In the winter of 1792, while on a visit to southern Spain, Goya contracted a serious disease that left him totally deaf and marked a turning point in his career. A mood of pessimism entered Goya's work. Between 1797 and 1799 he drew and etched the first of his great print series Los Caprichos (The Caprices), which, in their satirical humour, mock the social mores and superstitions of the time. Later series, such as Desastres de la Guerra (Disasters of War, 1810) and Disparates (Absurdities, 1820-1823), present more caustic commentaries on the ills and follies of humanity. The horrors of warfare were of great concern to Goya, who observed at first hand the battles between French soldiers and Spanish citizens during the bloody years of the Napoleonic occupation of Spain. In 1814 he completed Second of May, 1808 and Third of May, 1808 (both Prado). These paintings depict horrifying and dramatically brutal massacres of groups of unarmed Spanish street fighters by French soldiers.

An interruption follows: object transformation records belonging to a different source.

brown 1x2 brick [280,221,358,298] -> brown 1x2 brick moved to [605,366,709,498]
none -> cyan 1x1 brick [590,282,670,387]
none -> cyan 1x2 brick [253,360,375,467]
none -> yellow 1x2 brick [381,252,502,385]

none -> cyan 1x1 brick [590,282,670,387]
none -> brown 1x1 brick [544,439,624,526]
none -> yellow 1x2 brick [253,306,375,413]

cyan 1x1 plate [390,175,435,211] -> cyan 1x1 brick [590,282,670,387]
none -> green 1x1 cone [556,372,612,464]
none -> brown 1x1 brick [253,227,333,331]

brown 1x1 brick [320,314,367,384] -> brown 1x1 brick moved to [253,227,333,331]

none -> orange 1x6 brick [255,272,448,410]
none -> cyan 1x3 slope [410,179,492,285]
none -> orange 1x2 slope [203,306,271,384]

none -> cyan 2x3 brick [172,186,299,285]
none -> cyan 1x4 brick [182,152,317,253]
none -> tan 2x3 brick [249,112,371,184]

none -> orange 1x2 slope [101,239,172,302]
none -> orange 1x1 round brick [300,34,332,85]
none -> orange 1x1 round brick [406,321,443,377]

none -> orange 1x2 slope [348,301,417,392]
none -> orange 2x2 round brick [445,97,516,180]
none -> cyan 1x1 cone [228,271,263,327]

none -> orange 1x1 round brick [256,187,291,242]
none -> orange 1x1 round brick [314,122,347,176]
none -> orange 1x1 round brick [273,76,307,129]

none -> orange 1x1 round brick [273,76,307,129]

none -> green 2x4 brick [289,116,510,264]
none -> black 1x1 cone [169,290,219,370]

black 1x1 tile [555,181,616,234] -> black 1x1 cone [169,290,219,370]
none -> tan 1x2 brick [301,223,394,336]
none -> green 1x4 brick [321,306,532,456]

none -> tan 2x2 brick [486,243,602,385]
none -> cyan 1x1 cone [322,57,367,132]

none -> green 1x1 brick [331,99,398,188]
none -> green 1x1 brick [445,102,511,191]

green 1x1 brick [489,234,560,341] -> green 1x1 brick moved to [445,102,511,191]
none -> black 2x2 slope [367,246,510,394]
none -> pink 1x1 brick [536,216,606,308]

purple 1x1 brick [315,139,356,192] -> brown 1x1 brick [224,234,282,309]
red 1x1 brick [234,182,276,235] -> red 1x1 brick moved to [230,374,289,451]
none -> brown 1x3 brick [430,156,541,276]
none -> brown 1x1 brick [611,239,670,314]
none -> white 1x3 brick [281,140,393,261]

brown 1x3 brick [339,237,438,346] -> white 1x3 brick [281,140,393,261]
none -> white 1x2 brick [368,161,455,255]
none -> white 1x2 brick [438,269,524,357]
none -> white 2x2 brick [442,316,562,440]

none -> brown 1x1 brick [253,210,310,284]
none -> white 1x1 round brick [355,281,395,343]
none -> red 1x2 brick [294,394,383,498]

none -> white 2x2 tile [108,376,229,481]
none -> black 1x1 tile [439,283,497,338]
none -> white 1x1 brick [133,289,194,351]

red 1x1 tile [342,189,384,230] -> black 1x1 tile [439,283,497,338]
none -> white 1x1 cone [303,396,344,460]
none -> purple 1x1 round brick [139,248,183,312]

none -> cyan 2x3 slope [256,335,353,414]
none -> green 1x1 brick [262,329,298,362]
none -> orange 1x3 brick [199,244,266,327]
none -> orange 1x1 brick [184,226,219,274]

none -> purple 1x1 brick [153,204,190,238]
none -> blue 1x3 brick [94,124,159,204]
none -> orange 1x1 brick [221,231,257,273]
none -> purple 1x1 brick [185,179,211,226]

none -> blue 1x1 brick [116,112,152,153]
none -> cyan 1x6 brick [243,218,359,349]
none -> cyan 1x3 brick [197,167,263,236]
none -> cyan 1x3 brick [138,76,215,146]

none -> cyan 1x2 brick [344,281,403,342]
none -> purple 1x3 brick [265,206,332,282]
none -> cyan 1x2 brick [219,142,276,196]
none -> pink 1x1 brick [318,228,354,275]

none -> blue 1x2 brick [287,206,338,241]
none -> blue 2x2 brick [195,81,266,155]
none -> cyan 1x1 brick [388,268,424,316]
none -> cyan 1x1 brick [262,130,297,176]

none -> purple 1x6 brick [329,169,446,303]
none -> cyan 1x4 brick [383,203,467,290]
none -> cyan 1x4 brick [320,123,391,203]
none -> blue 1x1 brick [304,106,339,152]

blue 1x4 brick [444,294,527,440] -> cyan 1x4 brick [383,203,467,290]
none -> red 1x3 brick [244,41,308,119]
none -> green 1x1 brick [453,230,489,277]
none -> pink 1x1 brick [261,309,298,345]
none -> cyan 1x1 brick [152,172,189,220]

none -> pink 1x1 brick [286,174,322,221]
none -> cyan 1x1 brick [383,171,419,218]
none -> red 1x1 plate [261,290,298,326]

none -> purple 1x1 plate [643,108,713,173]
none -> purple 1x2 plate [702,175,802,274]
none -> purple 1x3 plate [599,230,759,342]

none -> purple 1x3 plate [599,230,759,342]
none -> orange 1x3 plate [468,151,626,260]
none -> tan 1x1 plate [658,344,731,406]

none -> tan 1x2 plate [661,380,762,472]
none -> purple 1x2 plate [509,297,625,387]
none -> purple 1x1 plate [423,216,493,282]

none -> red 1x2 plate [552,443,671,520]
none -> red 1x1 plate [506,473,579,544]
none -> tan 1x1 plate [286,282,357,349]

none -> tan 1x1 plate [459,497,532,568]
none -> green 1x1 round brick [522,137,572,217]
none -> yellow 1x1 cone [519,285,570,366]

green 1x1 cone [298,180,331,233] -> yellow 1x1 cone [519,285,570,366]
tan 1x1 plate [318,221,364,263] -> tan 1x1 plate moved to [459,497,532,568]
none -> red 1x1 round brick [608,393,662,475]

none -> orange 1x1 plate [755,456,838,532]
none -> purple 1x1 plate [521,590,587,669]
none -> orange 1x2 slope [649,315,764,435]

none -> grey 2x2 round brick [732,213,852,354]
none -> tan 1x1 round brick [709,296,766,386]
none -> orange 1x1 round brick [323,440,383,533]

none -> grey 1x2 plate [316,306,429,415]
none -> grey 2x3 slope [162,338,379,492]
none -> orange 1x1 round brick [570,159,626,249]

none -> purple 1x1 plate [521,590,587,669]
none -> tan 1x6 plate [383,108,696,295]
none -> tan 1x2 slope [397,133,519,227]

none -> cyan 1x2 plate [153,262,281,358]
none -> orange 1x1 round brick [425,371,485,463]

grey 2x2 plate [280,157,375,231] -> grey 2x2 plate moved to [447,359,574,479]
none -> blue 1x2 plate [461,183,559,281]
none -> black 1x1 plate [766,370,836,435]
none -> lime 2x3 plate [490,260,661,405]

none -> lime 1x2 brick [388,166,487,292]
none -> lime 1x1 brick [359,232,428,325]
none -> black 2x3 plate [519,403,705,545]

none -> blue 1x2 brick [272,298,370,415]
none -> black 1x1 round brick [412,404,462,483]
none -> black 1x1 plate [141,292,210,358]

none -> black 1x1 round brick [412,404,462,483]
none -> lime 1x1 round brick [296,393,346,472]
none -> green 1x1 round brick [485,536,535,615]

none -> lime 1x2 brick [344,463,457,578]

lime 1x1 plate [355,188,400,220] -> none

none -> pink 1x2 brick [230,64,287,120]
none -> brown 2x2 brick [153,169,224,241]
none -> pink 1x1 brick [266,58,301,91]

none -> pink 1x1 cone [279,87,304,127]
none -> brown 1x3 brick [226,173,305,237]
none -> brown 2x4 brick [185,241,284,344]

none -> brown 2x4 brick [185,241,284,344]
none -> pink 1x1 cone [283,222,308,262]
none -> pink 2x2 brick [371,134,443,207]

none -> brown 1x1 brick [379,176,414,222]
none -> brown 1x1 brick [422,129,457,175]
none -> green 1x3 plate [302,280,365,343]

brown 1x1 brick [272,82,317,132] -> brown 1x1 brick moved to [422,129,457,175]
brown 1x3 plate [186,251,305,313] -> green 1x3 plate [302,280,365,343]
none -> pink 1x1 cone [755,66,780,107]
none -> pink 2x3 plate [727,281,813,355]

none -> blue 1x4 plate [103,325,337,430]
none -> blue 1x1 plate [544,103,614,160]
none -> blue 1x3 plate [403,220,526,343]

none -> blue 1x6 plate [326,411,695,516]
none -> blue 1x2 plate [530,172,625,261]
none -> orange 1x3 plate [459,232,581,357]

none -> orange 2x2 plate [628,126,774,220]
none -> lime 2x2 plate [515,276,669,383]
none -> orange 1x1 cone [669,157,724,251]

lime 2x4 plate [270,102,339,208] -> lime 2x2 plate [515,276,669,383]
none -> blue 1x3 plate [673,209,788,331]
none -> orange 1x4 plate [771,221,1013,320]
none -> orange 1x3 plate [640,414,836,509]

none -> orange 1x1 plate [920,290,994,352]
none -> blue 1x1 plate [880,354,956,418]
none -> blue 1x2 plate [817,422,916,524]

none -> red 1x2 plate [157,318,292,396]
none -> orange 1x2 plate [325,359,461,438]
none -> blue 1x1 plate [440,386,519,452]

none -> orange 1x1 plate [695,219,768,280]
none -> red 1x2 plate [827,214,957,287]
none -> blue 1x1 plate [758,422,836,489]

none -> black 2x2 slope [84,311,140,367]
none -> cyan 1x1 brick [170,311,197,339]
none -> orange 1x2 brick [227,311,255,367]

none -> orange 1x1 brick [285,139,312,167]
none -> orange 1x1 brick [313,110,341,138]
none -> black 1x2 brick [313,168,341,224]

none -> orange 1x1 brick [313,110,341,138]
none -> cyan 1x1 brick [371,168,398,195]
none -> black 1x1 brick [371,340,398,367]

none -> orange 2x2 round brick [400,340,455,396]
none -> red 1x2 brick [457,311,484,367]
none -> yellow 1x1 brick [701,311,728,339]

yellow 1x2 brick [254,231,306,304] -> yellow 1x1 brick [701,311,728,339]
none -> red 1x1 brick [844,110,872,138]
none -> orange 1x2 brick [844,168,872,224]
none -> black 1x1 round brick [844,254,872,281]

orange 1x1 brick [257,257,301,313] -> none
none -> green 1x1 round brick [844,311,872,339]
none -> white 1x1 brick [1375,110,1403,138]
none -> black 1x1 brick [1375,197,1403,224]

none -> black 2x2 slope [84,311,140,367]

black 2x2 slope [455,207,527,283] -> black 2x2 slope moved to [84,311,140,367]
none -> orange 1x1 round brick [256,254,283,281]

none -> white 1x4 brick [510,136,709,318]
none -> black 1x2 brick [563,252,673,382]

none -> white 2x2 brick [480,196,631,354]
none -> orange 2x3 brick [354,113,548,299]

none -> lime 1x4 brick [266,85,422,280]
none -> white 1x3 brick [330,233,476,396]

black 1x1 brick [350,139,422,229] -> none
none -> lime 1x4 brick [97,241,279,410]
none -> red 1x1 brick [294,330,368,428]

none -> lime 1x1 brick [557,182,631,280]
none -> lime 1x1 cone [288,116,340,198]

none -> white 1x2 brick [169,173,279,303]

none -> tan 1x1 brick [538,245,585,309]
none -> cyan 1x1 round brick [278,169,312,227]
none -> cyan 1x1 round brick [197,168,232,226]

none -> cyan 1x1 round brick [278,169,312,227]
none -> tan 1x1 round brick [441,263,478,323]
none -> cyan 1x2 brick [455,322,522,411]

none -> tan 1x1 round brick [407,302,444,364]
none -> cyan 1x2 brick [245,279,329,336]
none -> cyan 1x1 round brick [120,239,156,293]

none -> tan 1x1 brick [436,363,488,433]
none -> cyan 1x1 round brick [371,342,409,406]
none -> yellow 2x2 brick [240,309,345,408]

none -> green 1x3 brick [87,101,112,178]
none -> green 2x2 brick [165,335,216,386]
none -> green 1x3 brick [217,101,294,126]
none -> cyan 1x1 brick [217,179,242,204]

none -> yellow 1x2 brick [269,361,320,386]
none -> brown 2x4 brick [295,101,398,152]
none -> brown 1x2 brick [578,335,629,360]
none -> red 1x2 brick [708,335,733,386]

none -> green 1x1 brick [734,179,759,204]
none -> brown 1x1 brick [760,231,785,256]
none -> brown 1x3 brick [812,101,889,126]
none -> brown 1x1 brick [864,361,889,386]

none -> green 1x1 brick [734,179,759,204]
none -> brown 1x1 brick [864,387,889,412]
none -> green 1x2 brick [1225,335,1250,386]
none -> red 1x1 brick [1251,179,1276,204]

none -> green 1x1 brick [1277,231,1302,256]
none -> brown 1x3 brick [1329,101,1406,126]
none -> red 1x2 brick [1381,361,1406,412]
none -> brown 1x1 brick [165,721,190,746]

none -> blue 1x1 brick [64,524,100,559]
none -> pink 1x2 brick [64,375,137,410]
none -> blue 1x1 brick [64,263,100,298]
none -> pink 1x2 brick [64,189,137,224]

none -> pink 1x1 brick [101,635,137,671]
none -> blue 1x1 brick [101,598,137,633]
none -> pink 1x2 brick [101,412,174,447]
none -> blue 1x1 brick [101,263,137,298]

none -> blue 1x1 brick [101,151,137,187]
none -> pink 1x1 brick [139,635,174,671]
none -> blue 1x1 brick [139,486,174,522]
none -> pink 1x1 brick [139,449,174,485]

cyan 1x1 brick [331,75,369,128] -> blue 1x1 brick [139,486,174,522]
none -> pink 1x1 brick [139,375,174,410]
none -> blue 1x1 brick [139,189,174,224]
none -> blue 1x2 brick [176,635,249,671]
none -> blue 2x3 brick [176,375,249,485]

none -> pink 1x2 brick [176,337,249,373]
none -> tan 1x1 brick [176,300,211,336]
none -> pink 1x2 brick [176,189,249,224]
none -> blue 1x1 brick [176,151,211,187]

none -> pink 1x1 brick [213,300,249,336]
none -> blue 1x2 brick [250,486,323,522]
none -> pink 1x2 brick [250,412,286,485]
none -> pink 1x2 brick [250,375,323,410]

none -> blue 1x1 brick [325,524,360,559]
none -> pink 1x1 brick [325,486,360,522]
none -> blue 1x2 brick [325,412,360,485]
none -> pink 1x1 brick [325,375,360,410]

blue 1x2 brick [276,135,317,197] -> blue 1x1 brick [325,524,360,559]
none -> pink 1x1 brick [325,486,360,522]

Both are painted, like so many of Goya's later pictures, in thick, bold strokes of dark colour punctuated by brilliant yellow and red highlights.

Straightforward candour and honesty are also present in Goya's later portraits, such as Family of Charles IV (1800, Prado), in which the royal family is shown in a completely unidealized fashion, verging on caricature, as a group of strikingly homely individuals.